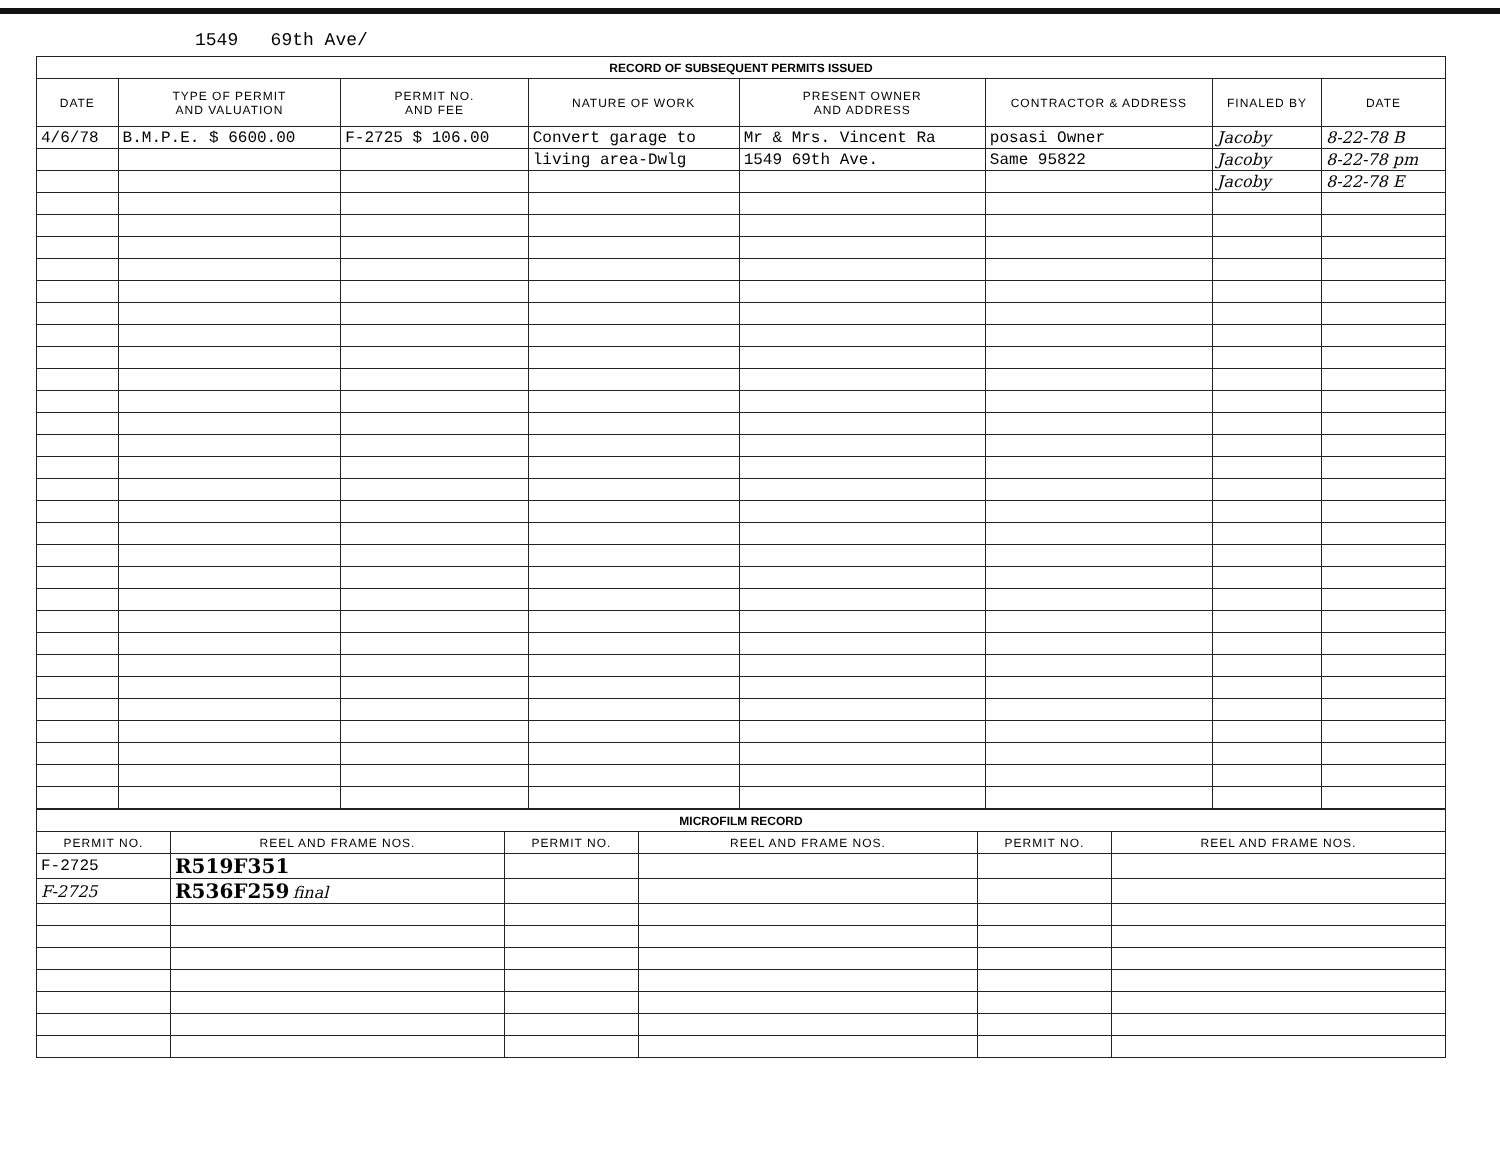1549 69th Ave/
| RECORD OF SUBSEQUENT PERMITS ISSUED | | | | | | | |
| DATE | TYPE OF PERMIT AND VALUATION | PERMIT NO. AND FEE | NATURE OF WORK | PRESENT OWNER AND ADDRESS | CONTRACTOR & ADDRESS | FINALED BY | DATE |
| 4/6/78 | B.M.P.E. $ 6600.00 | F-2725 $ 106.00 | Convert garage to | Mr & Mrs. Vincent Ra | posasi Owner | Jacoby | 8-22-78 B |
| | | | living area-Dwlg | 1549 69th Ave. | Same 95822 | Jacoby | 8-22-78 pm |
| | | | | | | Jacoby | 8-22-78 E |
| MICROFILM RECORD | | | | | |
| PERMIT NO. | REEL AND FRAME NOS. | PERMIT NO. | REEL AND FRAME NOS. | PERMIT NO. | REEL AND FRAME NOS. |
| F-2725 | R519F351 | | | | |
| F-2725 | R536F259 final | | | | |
^^^^
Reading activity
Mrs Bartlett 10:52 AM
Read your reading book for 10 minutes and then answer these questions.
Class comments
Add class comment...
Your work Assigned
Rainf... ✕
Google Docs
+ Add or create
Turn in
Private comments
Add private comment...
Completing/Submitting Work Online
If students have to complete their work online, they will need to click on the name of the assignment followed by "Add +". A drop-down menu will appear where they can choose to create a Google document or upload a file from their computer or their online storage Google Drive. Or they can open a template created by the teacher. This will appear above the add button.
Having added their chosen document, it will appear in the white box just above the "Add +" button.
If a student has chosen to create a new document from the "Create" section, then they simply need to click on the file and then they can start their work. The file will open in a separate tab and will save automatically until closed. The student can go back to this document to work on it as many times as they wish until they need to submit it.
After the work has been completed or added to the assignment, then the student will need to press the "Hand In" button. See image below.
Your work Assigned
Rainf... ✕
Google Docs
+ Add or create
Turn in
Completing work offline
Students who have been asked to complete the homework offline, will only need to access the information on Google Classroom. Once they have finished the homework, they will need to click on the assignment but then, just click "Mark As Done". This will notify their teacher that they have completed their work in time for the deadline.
^^^^
Reproduce only the lines above spanning from the line containing "Class comments" through the line containing "Students who have", word for word.

Class comments
Add class comment...
Your work Assigned
Rainf... ✕
Google Docs
+ Add or create
Turn in
Private comments
Add private comment...
Completing/Submitting Work Online
If students have to complete their work online, they will need to click on the name of the assignment followed by "Add +". A drop-down menu will appear where they can choose to create a Google document or upload a file from their computer or their online storage Google Drive. Or they can open a template created by the teacher. This will appear above the add button.
Having added their chosen document, it will appear in the white box just above the "Add +" button.
If a student has chosen to create a new document from the "Create" section, then they simply need to click on the file and then they can start their work. The file will open in a separate tab and will save automatically until closed. The student can go back to this document to work on it as many times as they wish until they need to submit it.
After the work has been completed or added to the assignment, then the student will need to press the "Hand In" button. See image below.
Your work Assigned
Rainf... ✕
Google Docs
+ Add or create
Turn in
Completing work offline
Students who have been asked to complete the homework offline, will only need to access the information on Google Classroom. Once they have finished the homework, they will need to click on the assignment but then, just click "Mark As Done". This will notify their teacher that they have completed their work in time for the deadline.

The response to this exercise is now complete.